Fujitsu is leading a push to develop a collaborative control platform with FANUC, Yaskawa Electric, and Kawasaki Heavy Industries that would integrate Nvidia's physical AI technology to connect digital and physical industrial operations, the company said. The platform is intended to support AI model development, digital twins, robot simulation, and pre-deployment validation. Other coalition members include Hitachi, NEC, SoftBank Corp., Sony $SONY Group Corporation, Kubota, and AIRoA, among others.
According to the Associated Press, Huang appeared at the Tokyo announcement with Fujitsu chief executive Takahito Tokita and the heads of FANUC, Yaskawa Electric, and Kawasaki Heavy Industries. The executives cited Japan's labor shortage as a driving motivation, noting that the first phase of the collaboration is expected to arrive this year; they did not commit to a joint venture or offer a timetable for broader deployment.
Alongside the coalition news, Nvidia introduced Cosmos 3 Edge, a 4-billion-parameter model built to operate on Nvidia's Jetson edge computing hardware. The model is built to help robots and vision AI systems perceive their surroundings and generate actions locally, without relying on cloud infrastructure, the company said. Nvidia said the model can be adapted for specific robots or environments in about a day.
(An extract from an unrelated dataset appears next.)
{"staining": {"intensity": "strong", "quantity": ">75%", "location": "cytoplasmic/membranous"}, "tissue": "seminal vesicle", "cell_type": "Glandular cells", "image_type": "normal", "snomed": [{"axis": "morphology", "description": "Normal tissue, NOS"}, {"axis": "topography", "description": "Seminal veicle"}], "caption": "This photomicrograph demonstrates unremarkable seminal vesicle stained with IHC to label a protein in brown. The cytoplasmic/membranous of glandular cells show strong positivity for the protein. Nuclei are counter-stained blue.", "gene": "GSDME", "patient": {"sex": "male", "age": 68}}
Nvidia also announced new Metropolis libraries intended to help developers build vision AI systems using Cosmos at least six times faster.
Several coalition members are already working with Nvidia's technology stack. SoftBank Corp. is building a physical AI development platform using Cosmos, Omniverse, and Isaac Sim, while also pursuing AI radio access network initiatives. Kawasaki Heavy Industries is applying Nvidia physical AI tools across healthcare, shipbuilding, aerospace, transportation, and energy. Kubota is exploring Cosmos-based tools for autonomous agriculture, and Enactic is fine-tuning Nvidia's Isaac GR00T model for elder-care robots.
"Japan invented modern manufacturing. Now, it has the opportunity to reinvent it for the age of intelligent industries," Huang said in a statement.
According to the Associated Press, Prime Minister Sanae Takaichi's government has announced a goal of mobilizing more than 370 trillion yen — about $2.3 trillion — in combined public and private investment by 2040, spanning fields such as physical AI, semiconductors, and data centers.